И пошла к воде посмотреть на свое отражение. Похоже было, что она сказала это всерьез, ибо с того самого дня Лив перешла на диету. Две недели ела только апельсины и ананасы в большом количестве да иногда позволяла себе взять банан из грозди, висевшей под потолком.
Когда над Уиа спускалась ночь, мы выбрасывали еду на землю. Все равно Теи ее не брал. Каждый вечер хижину окружали косматые лесные свиньи; они хрюкали, чавкали и визжали так, что мы боялись, как бы не разбудили старика за рекой. И если какой-нибудь особенно тучный ночной гость скребся об угол нашей хижины, она качалась, словно «воронье гнездо» на корабле.
Однако каркас был достаточно прочным. Даже когда штормовые порывы ерошили лесной полог и сгибали в дугу самые высокие пальмы, мы лежали надежно, как в колыбельке. Только в тех случаях, когда шторм обдавал хижину каскадами морской и дождевой воды, приходилось вставать и вешать панданусовую циновку на стену, обращенную к морю. Вход мы сделали с подветренной стороны, оттуда дождь к нам не залетал. Но луне ничто не мешало посылать к нам солнечные зайчики, когда она повисала в небе над черными силуэтами пальм. Какой бы полной ни была луна, она проходила в дверь, а комары ни разу не появлялись.

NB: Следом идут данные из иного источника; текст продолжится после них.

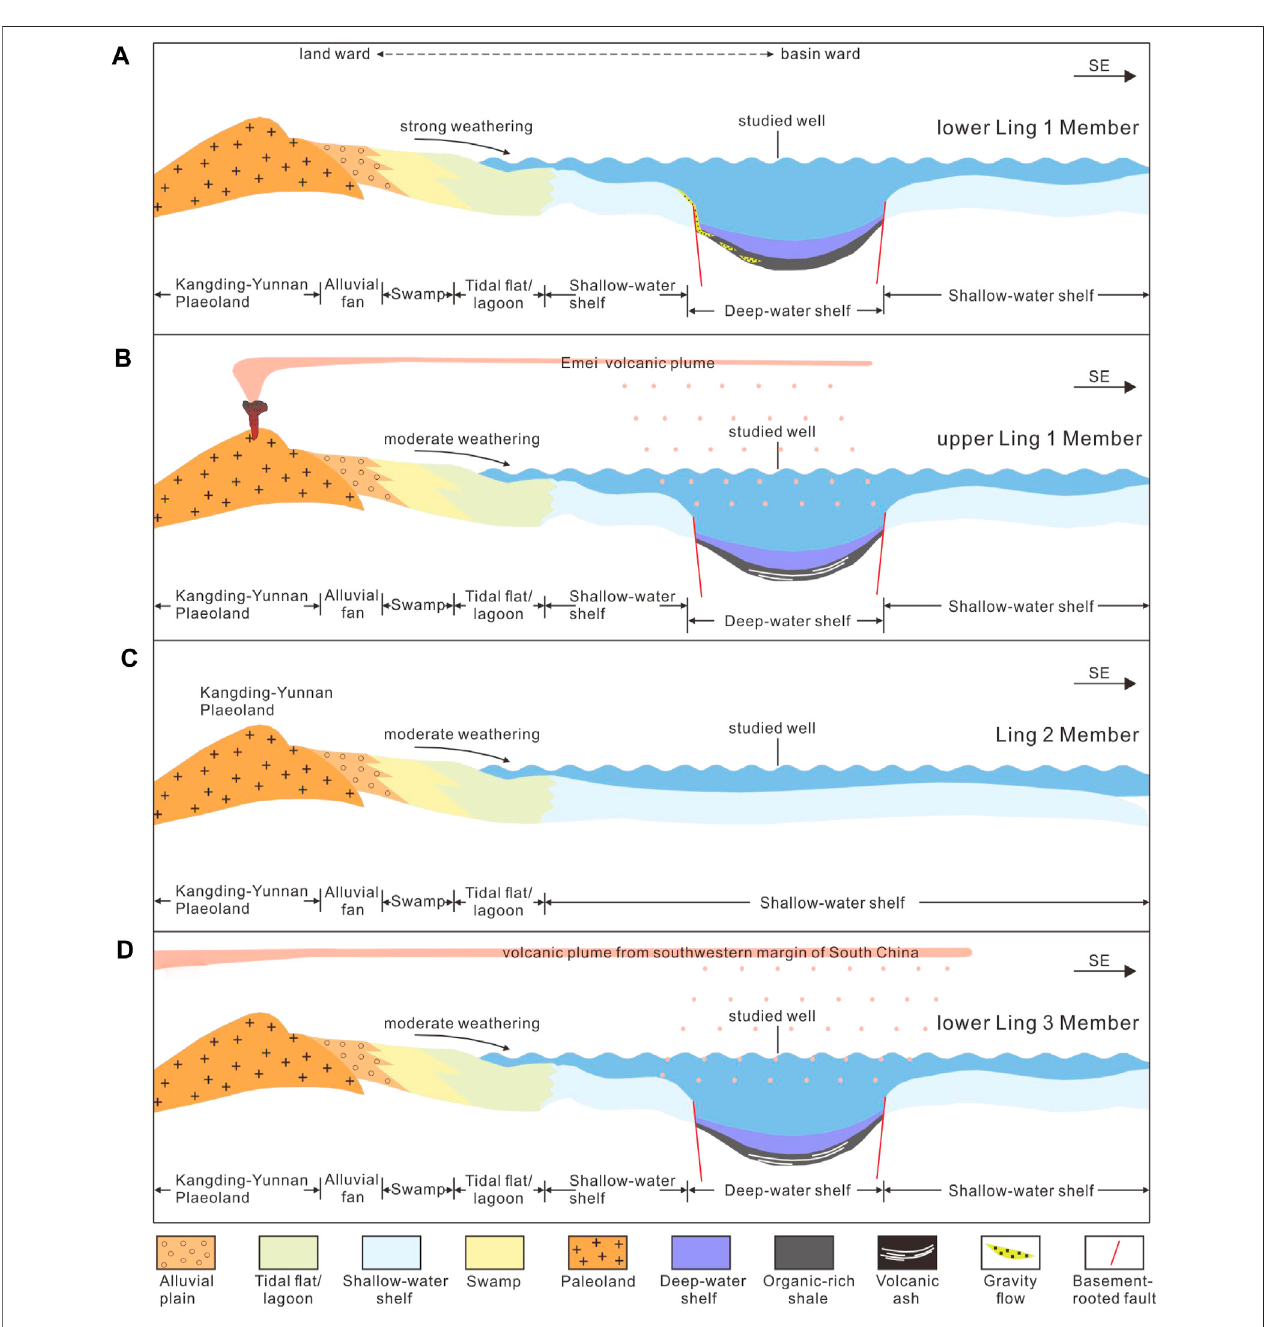
FIGURE12| ModeloftheenrichmentmechanismsoforganicmattersintheLinghaoFormationmarineorganic-richshale (A) lowerLing1member. (B) UpperLing 1 member. (C) Ling 2 Member. (D) Lower Ling 3 member.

Не раз ночное светило озаряло пустую хижину, меж тем как четыре обитателя долины Уиа сидели у трескучего костра на берегу, словно в партере перед огромной сценой. Такой огромной, что люди в Сахаре, Гренландии, Бразилии и на Фату-Хиве смотрели один и тот же спектакль. Наверно, это единственный спектакль, который с древнейших времен связывает воедино народы всего мира. Арабы и эскимосы, индейцы и полинезийцы смотрели его сообща, летя во вселенной на одном ковре-самолете. Не удивительно, что луна для многих была богиней любви и всеобщей матерью-утешительницей, а солнце — внимательным, хлопотливым отцом. Только современный человек похерил сокровища ночного неба, ратуя за непрерывный день. В комнатах мы одним движением пальца превращаем ночь в день; мы зажигаем миллионы фонарей на улицах, чтобы видеть только свой собственный мир, все свести к его ограниченным масштабам.